Data entries
★ ★ ★
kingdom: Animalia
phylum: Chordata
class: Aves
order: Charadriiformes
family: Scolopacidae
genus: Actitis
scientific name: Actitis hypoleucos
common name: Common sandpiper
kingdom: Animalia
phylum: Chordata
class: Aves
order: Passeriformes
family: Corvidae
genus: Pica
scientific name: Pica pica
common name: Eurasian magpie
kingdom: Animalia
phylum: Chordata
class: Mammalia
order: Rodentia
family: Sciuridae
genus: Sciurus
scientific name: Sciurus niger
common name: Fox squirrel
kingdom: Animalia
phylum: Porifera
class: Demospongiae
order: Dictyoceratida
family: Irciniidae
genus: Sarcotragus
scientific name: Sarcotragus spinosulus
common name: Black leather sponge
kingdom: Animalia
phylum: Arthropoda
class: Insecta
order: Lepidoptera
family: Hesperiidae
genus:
★ ★ ★
- Your instructions
Render the stretch of entries from the line containing "family: Corvidae" through the line containing "order: Lepidoptera", both included, as a JSON array of strings with one string per line and blank lines omitted.

- Reply
[
  "family: Corvidae",
  "genus: Pica",
  "scientific name: Pica pica",
  "common name: Eurasian magpie",
  "kingdom: Animalia",
  "phylum: Chordata",
  "class: Mammalia",
  "order: Rodentia",
  "family: Sciuridae",
  "genus: Sciurus",
  "scientific name: Sciurus niger",
  "common name: Fox squirrel",
  "kingdom: Animalia",
  "phylum: Porifera",
  "class: Demospongiae",
  "order: Dictyoceratida",
  "family: Irciniidae",
  "genus: Sarcotragus",
  "scientific name: Sarcotragus spinosulus",
  "common name: Black leather sponge",
  "kingdom: Animalia",
  "phylum: Arthropoda",
  "class: Insecta",
  "order: Lepidoptera"
]